Produce a verbatim transcription of the entries, with all pictures omitted.

DATASET RECORDS START

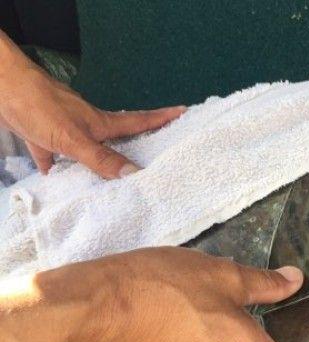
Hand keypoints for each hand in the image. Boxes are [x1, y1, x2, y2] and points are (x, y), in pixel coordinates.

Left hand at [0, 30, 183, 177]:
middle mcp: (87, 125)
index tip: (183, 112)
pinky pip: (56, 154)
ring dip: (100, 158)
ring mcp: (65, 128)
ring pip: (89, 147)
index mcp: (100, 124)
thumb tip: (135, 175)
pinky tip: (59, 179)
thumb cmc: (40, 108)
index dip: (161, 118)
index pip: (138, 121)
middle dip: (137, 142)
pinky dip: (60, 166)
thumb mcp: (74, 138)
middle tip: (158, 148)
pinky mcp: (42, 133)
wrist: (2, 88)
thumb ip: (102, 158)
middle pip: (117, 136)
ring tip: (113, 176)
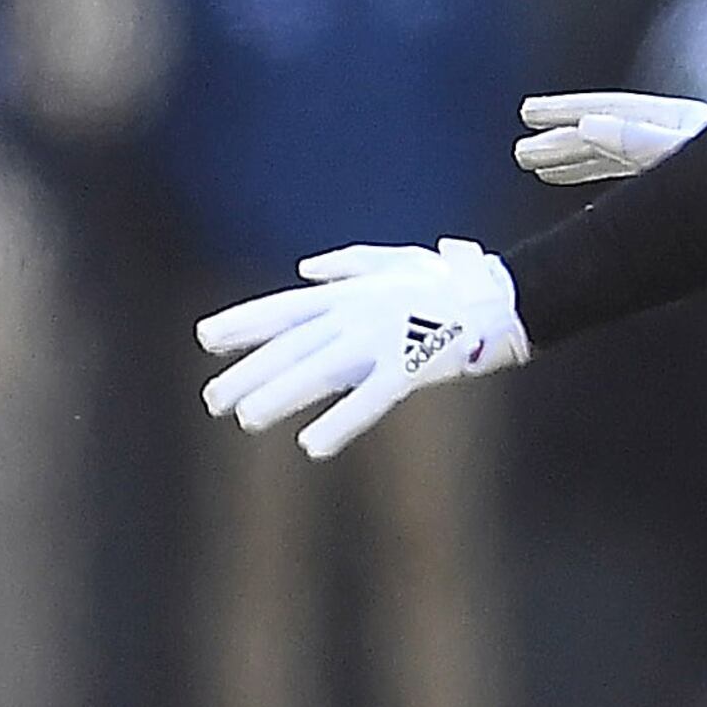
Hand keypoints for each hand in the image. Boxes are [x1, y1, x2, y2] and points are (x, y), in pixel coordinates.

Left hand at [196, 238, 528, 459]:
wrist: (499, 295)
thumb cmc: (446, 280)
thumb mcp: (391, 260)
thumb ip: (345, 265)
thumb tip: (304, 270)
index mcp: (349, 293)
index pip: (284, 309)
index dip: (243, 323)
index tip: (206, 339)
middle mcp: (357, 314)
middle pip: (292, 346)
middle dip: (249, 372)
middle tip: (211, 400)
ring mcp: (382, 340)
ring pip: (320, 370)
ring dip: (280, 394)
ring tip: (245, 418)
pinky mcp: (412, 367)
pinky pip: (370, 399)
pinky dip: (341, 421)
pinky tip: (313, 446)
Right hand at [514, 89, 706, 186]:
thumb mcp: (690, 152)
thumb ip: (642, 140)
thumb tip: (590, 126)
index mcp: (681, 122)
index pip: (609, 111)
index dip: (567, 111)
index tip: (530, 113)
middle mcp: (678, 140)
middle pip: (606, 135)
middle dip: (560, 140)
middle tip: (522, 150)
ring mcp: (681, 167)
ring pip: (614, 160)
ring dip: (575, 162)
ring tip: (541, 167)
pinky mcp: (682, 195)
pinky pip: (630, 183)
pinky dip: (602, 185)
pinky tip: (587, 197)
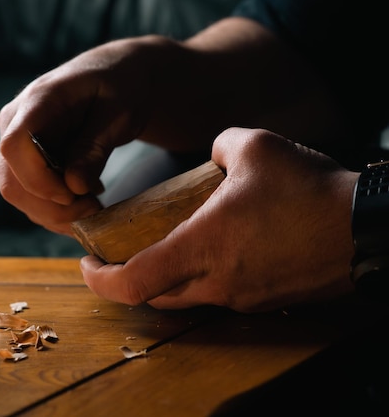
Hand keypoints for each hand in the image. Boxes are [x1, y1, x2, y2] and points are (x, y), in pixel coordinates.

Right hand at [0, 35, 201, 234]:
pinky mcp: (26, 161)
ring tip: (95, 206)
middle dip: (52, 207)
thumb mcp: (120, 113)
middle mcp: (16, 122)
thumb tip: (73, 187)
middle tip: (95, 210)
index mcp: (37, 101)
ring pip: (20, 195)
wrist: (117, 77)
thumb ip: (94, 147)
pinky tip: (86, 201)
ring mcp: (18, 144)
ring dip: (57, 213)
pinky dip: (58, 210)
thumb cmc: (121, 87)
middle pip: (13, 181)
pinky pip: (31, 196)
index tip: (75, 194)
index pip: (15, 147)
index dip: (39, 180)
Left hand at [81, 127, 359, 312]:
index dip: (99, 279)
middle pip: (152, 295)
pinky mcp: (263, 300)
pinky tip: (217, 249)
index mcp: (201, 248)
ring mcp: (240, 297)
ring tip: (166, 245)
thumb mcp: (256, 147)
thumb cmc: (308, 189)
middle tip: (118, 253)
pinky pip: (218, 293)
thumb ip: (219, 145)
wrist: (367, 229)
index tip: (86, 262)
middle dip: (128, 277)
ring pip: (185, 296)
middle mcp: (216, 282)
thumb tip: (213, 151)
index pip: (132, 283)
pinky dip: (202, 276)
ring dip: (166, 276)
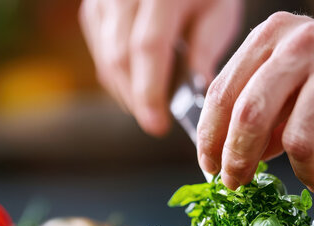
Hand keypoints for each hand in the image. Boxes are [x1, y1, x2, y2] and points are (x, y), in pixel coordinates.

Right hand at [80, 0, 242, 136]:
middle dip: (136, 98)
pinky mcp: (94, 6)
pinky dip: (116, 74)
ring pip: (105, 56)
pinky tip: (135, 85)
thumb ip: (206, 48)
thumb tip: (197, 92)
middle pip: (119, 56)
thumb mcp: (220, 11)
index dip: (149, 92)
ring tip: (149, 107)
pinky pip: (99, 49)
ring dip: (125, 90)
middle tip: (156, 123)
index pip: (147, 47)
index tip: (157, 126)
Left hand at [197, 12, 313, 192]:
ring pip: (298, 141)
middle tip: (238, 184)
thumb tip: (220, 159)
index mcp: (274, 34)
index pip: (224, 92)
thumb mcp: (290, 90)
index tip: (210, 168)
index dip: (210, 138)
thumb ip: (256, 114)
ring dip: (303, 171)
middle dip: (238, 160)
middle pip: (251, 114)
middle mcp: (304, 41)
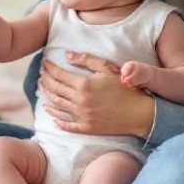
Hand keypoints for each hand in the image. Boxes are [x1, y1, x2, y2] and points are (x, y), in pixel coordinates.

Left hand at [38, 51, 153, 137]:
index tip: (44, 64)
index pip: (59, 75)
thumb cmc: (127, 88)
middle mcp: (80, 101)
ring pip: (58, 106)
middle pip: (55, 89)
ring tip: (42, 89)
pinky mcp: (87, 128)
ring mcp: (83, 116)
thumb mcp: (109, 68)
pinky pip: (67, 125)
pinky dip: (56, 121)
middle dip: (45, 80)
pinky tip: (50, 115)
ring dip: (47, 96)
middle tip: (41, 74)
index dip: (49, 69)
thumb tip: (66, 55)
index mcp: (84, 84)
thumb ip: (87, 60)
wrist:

DATASET RECORDS END

COMPLETED TASK
Hand keypoints for each hand in the image. Boxes are [x1, y1, x2, y2] and points are (x, y), in pixel coordinates.

Left hand at [0, 30, 183, 177]:
middle mcp: (87, 125)
index tip: (183, 112)
pinky pip: (56, 154)
ring dip: (100, 158)
ring mcp: (65, 128)
ring pip: (89, 147)
index mcp: (100, 124)
thumb tip: (135, 175)
pinky tip: (59, 179)
thumb cmc: (40, 108)
index dip: (161, 118)
index pip: (138, 121)
middle dip: (137, 142)
pinky dip: (60, 166)
thumb mcp: (74, 138)
middle tip: (158, 148)
pinky mcp: (42, 133)
wrist: (2, 88)
thumb ip: (102, 158)
middle pip: (117, 136)
ring tip: (113, 176)
Hand keypoints for each hand in the image. Boxes are [x1, y1, x2, y2] and points are (x, y), in pixel coordinates.

Left hand at [196, 238, 528, 459]:
wrist: (499, 295)
thumb cmc: (446, 280)
thumb mcp: (391, 260)
thumb ip: (345, 265)
thumb tip: (304, 270)
index mcp: (349, 293)
index pip: (284, 309)
index dip: (243, 323)
index tip: (206, 339)
middle mcp: (357, 314)
middle pip: (292, 346)
middle dip: (249, 372)
middle tip: (211, 400)
ring mcp: (382, 340)
ring pip: (320, 370)
ring dip: (280, 394)
ring tip: (245, 418)
pinky mcp: (412, 367)
pinky pip: (370, 399)
pinky dip: (341, 421)
pinky tip: (313, 446)
Right hand at [514, 89, 706, 186]:
thumb mcp: (690, 152)
thumb ip: (642, 140)
thumb tip: (590, 126)
index mcp: (681, 122)
index pip: (609, 111)
index dip: (567, 111)
index tip: (530, 113)
middle mcp: (678, 140)
middle pip: (606, 135)
middle dip: (560, 140)
middle tip: (522, 150)
ring mcp: (681, 167)
ring pip: (614, 160)
ring dip: (575, 162)
ring tip: (541, 167)
pinky mcp: (682, 195)
pinky pip: (630, 183)
pinky dip: (602, 185)
pinky tip: (587, 197)
Hand keypoints for each hand in the image. Boxes are [x1, y1, x2, y2] and points are (x, y), in pixel coordinates.

Right hand at [0, 35, 201, 234]:
pinky mcp: (26, 161)
ring tip: (95, 206)
middle dip: (52, 207)
thumb mcp: (120, 113)
middle mcp: (16, 122)
thumb tip: (73, 187)
middle tip: (95, 210)
index mcp: (37, 101)
ring pip: (20, 195)
wrist: (117, 77)
thumb ip: (94, 147)
pinky tip: (86, 201)
ring mcp: (18, 144)
ring dip: (57, 213)
pinky dip: (58, 210)
thumb cmc: (121, 87)
middle pip: (13, 181)
pinky pip: (31, 196)
index tip: (75, 194)
index pip: (15, 147)
index dip: (39, 180)
Left hand at [81, 127, 359, 312]:
index dip: (99, 279)
middle pip: (152, 295)
pinky mcp: (263, 300)
pinky tip: (217, 249)
index mcp: (201, 248)
ring mcp: (240, 297)
ring tip: (166, 245)
thumb mcp: (256, 147)
thumb cmc: (308, 189)
middle tip: (118, 253)
pinky pip: (218, 293)
thumb ip: (219, 145)
wrist: (367, 229)
index tip: (86, 262)
middle dip: (128, 277)
ring pip: (185, 296)
middle mcp: (216, 282)
thumb tip: (213, 151)
index pip: (132, 283)
pinky dip: (202, 276)
ring dip: (166, 276)
Hand keypoints for each hand in the image. Boxes are [x1, y1, x2, y2] and points are (x, y), in pixel coordinates.

Right hand at [80, 0, 242, 136]:
middle dip: (136, 98)
pinky mcp: (94, 6)
pinky dip: (116, 74)
ring pip: (105, 56)
pinky tip: (135, 85)
thumb ip: (206, 48)
thumb tip: (197, 92)
middle pip: (119, 56)
thumb mcp: (220, 11)
index dip: (149, 92)
ring tip: (149, 107)
pinky pip: (99, 49)
ring dip: (125, 90)
middle tip: (156, 123)
index pip: (147, 47)
index tip: (157, 126)
Left hand at [197, 12, 313, 192]:
ring pip: (298, 141)
middle tip: (238, 184)
thumb tip: (220, 159)
index mcp: (274, 34)
index pip: (224, 92)
thumb mcp: (290, 90)
index tip: (210, 168)
index dip: (210, 138)
thumb ip: (256, 114)
ring dip: (303, 171)
middle dip: (238, 160)
middle pip: (251, 114)
middle mcp: (304, 41)
Hand keypoints for each hand in the image. Boxes are [x1, y1, x2, y2] and points are (x, y), in pixel coordinates.

Left hand at [38, 51, 153, 137]:
index tip: (44, 64)
index pip: (59, 75)
thumb cmc: (127, 88)
middle mcp: (80, 101)
ring pip: (58, 106)
middle pip: (55, 89)
ring tip: (42, 89)
pinky mcp: (87, 128)
ring mcp: (83, 116)
thumb mcp: (109, 68)
pinky pip: (67, 125)
pinky dip: (56, 121)
middle dip: (45, 80)
pinky tip: (50, 115)
ring dip: (47, 96)
middle tip: (41, 74)
index dip: (49, 69)
thumb tip: (66, 55)
index mcp: (84, 84)
thumb ip: (87, 60)
wrist:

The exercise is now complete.